Keynote Talk

Ivan Laptev: Weakly-supervised Learning from Images and Video

Recent progress in visual recognition goes hand-in-hand with the supervised learning and large-scale training data. While the amount of existing images and videos is huge, their detailed annotation is expensive and often prohibitive. To address this problem, in this talk we will focus on weakly-supervised learning methods using incomplete and noisy annotation for training. In the first part I will discuss recognition from still images and will describe our work on weakly-supervised convolutional neural networks. I will present a network that learns to recognize and localize objects as well as human actions without using location supervision at the training time. Somewhat surprisingly, our weakly-supervised method achieves state-of-the-art performance comparable to its strongly-supervised counterparts. The second part of the talk will focus on the learning of human actions from videos and corresponding textual descriptions in the form of movie scripts or narrations. I will describe our recent formulation of this problem in the form of a quadratic program with constraints and will show its successful applications to the joint learning of actions and actors from movies as well as to the learning of key steps from narrated instruction videos. We will also discuss future research directions.

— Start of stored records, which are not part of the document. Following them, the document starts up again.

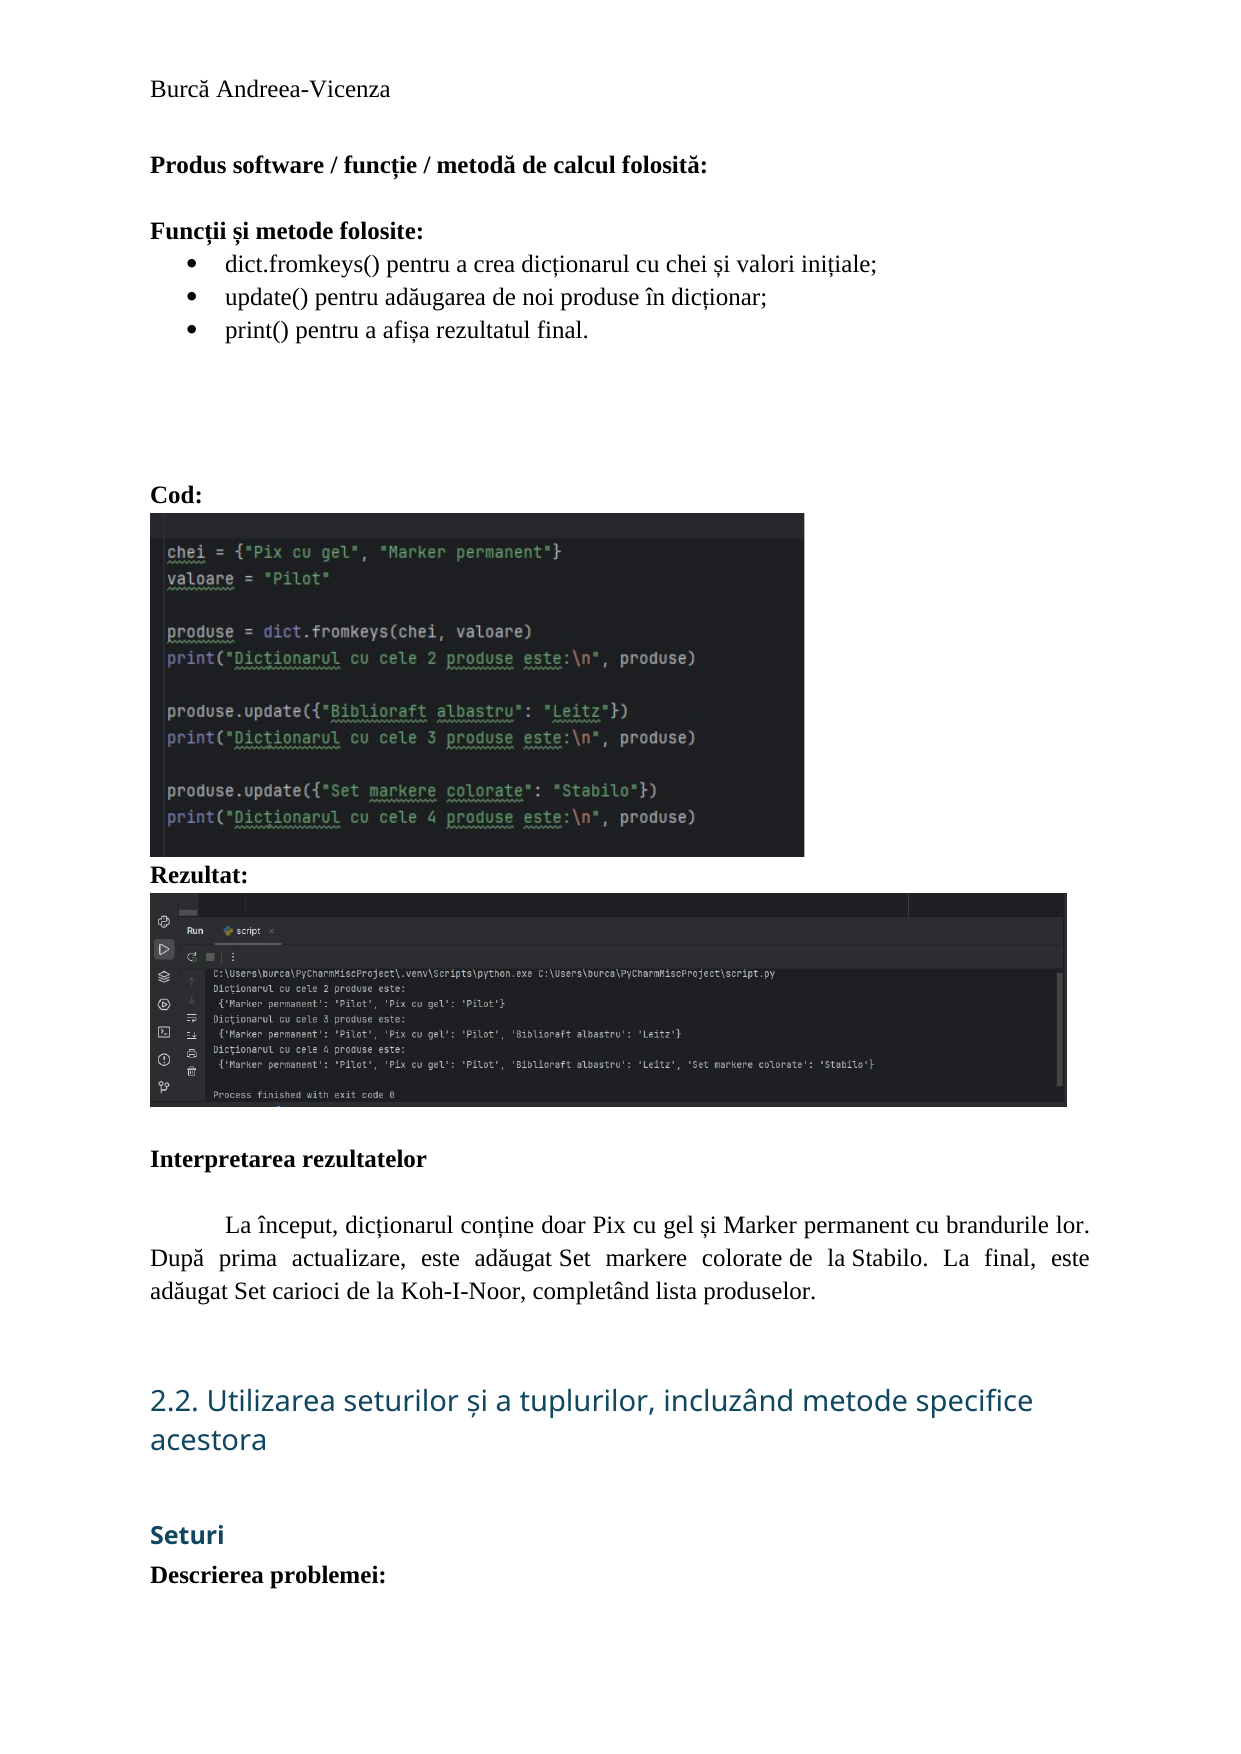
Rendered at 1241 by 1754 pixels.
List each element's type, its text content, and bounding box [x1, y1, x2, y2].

text Cod: [150, 480, 1090, 509]
text Rezultat: [150, 861, 1090, 889]
text Descrierea problemei: [150, 1560, 1090, 1588]
text Funcții și metode folosite: [150, 216, 1090, 245]
list dict.fromkeys() pentru a crea dicționarul cu chei și valori inițiale; [187, 249, 1090, 278]
subtitle Seturi [150, 1517, 1090, 1551]
text Interpretarea rezultatelor [150, 1144, 1090, 1173]
list print() pentru a afișa rezultatul final. [187, 315, 1090, 344]
picture [150, 893, 1067, 1107]
text La început, dicționarul conține doar Pix cu gel și Marker permanent cu brandurile lor. După prima actualizare, este adăugat Set markere colorate de la Stabilo. La final, este adăugat Set carioci de la Koh-I-Noor, completând lista produselor. [150, 1210, 1090, 1305]
subtitle 2.2. Utilizarea seturilor și a tuplurilor, incluzând metode specifice acestora [150, 1380, 1090, 1459]
list update() pentru adăugarea de noi produse în dicționar; [187, 282, 1090, 311]
picture [150, 513, 805, 857]
text Produs software / funcție / metodă de calcul folosită: [150, 150, 1090, 179]
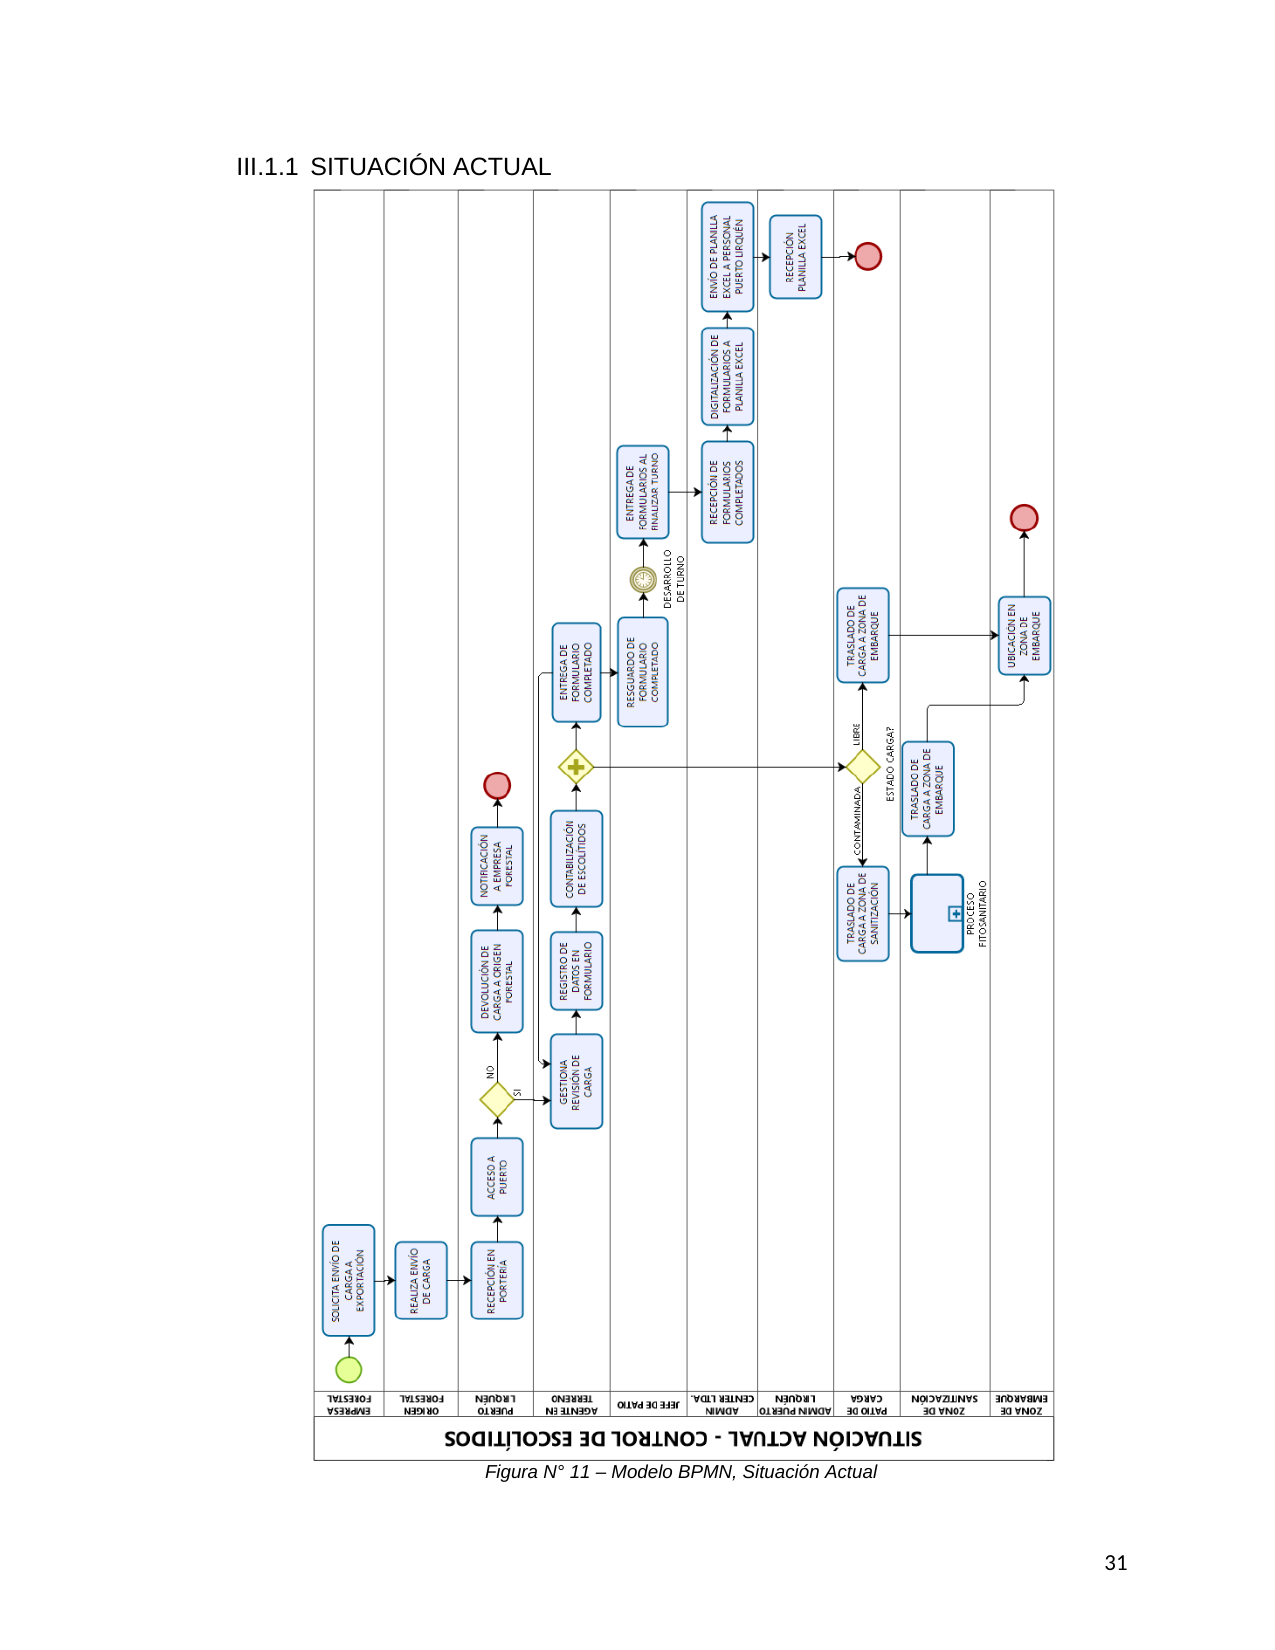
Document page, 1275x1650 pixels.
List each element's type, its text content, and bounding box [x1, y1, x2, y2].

subtitle III.1.1 SITUACIÓN ACTUAL [236, 152, 1127, 181]
picture [308, 185, 1056, 1465]
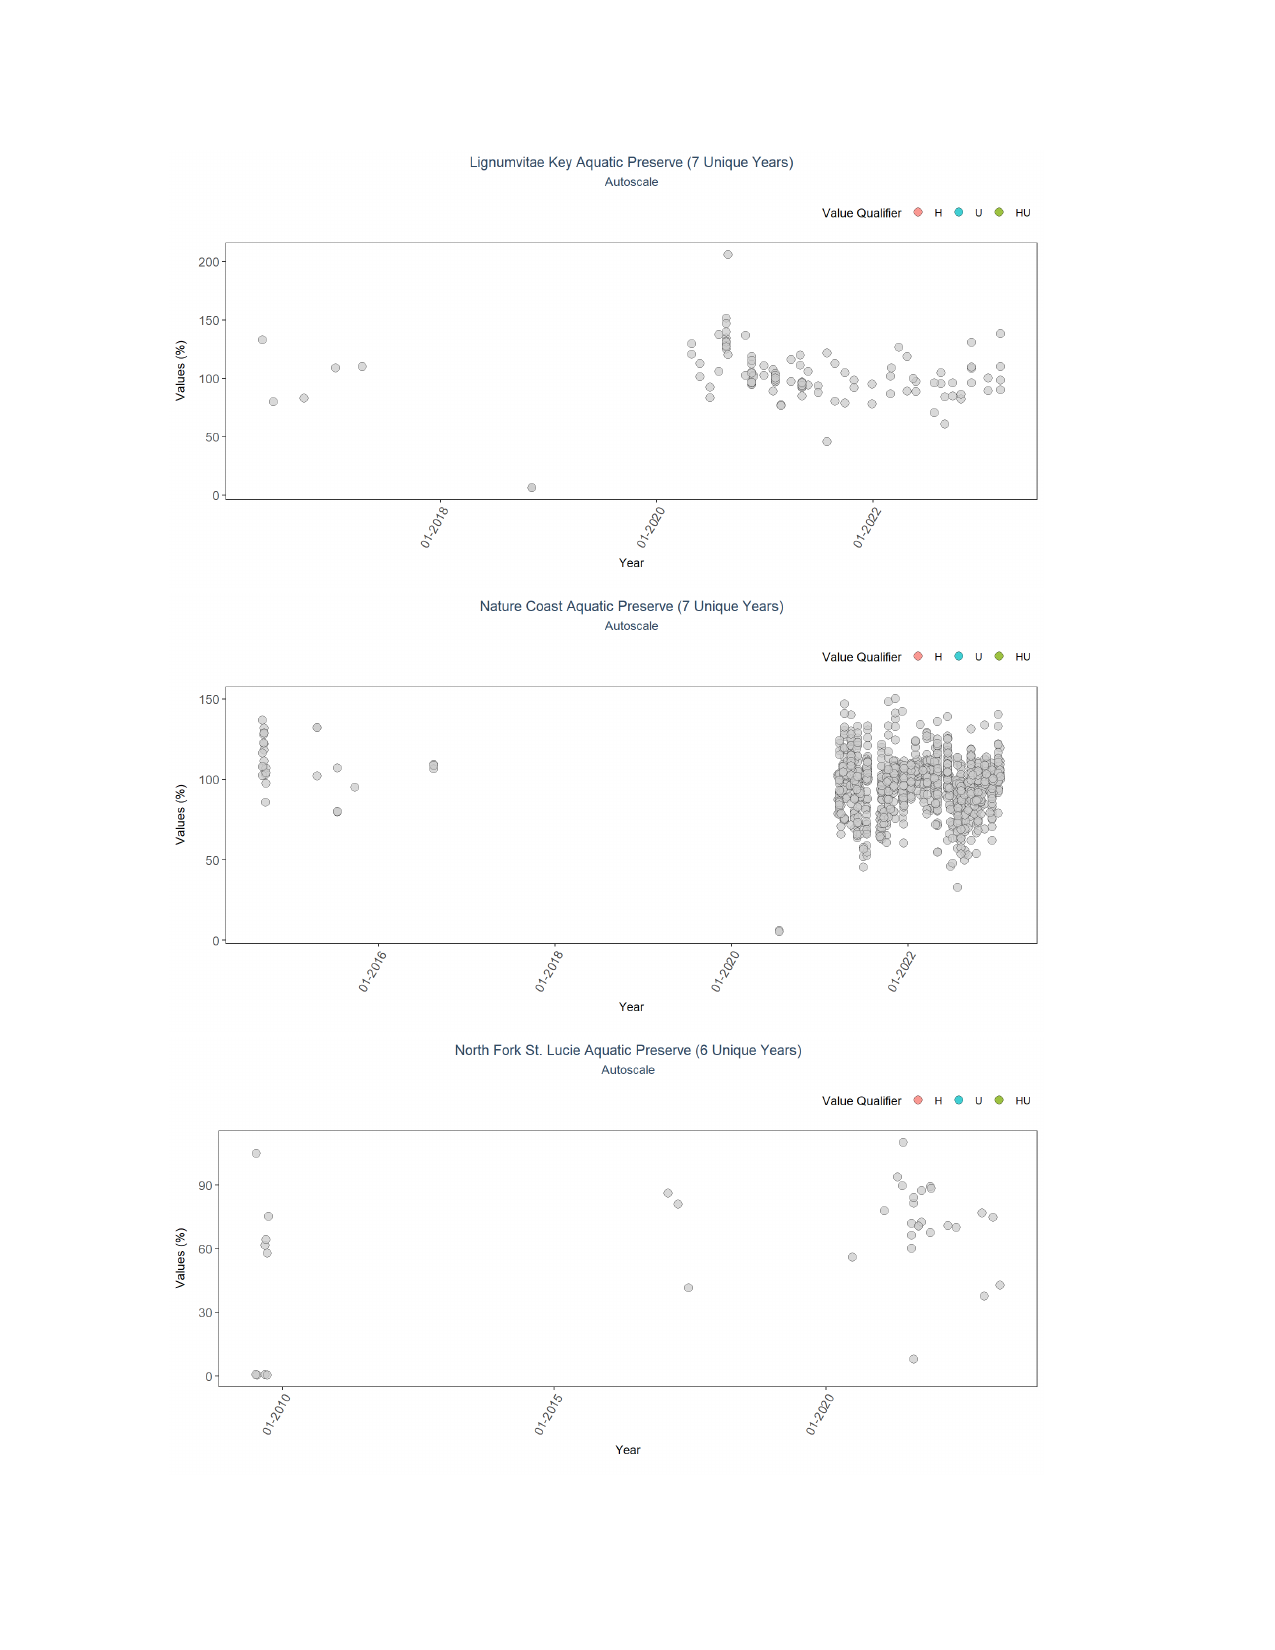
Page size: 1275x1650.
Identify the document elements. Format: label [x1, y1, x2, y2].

[Download the presentation]

About the Speaker:

  Ivan Laptev is a research director at INRIA Paris, France. He received a Habilitation degree from École Normale Supérieure in 2013 and a PhD degree in Computer Science from the Royal Institute of Technology in 2004. Ivan's main research interests include visual recognition of human actions, objects and interactions. He has published over 50 papers at international conferences and journals of computer vision and machine learning. He serves as an associate editor of IJCV, TPAMI journals, he was an area chair for CVPR’10,’13,’15, ICCV’11, ECCV’12,’14 and ACCV’14, he has co-organized several tutorials, workshops and challenges at major computer vision conferences. He has also co-organized a series of INRIA summer schools on computer vision and machine learning (2010-2013). He received ERC Starting Grant in 2012.